Bir hukuk dramı gibi başlayan hikâye, kısa sürede insanın en eski meselesine uzanır: Güç, hırs ve ahlâk arasındaki ince çizgi. Film, izleyiciye yalnızca mahkeme salonlarını değil, aynı zamanda insan ruhunun derin koridorlarını gösterir. Başarının cazibesi, yükselme arzusunun baş döndürücü sarhoşluğu ve bütün bunların karşısında vicdanın sessiz ama ısrarlı sesi…

Oyunculukların gücü, atmosferin gerilimi ve anlatının katmanlı yapısı, filmi sadece bir hukuk öyküsünden çıkarıp felsefi bir tartışmaya dönüştürüyor. İzleyici, karakterlerle birlikte şu sorunun etrafında dolaşıyor: İnsan her istediğine ulaştığında gerçekten özgür müdür, yoksa kendi arzularının mahkûmu mu olur?

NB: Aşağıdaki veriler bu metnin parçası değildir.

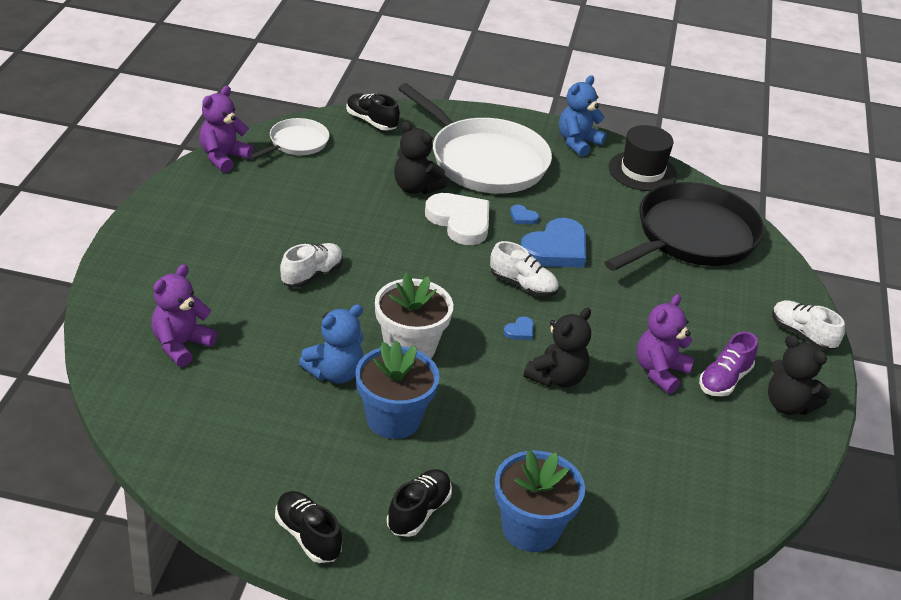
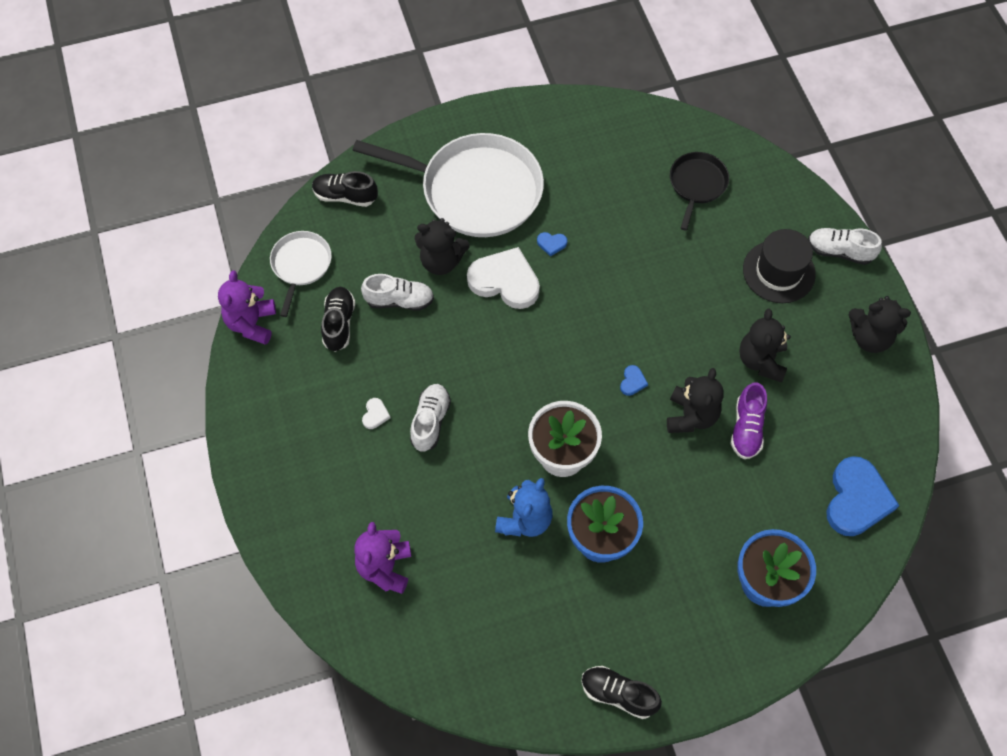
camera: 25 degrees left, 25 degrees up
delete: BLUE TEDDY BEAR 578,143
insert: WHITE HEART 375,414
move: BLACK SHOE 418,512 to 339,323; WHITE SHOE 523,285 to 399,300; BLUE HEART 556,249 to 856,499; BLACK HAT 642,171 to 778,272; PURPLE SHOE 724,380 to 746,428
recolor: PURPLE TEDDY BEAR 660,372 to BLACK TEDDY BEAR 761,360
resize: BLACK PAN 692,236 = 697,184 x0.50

Şeytanın Avukatı izleyicisine tek taraflı bir ders vermiyor. Aksine, düşündürüyor, rahatsız ediyor, soru sorduruyor. İşte bu yüzden, yıllar geçse de hâlâ konuşulan, tartışılan ve yeniden izlenen filmlerden biri olmayı başarıyor.

Sinema salonundan çıkarken ya da ekranı kapattığınızda geriye şu his kalıyor: Gerçek mücadele dışarıdaki rakiplerle değil, içerideki benliğimizle yaşanıyor. Ve belki de bu film, o mücadelenin en çarpıcı tasvirlerinden birini sunuyor.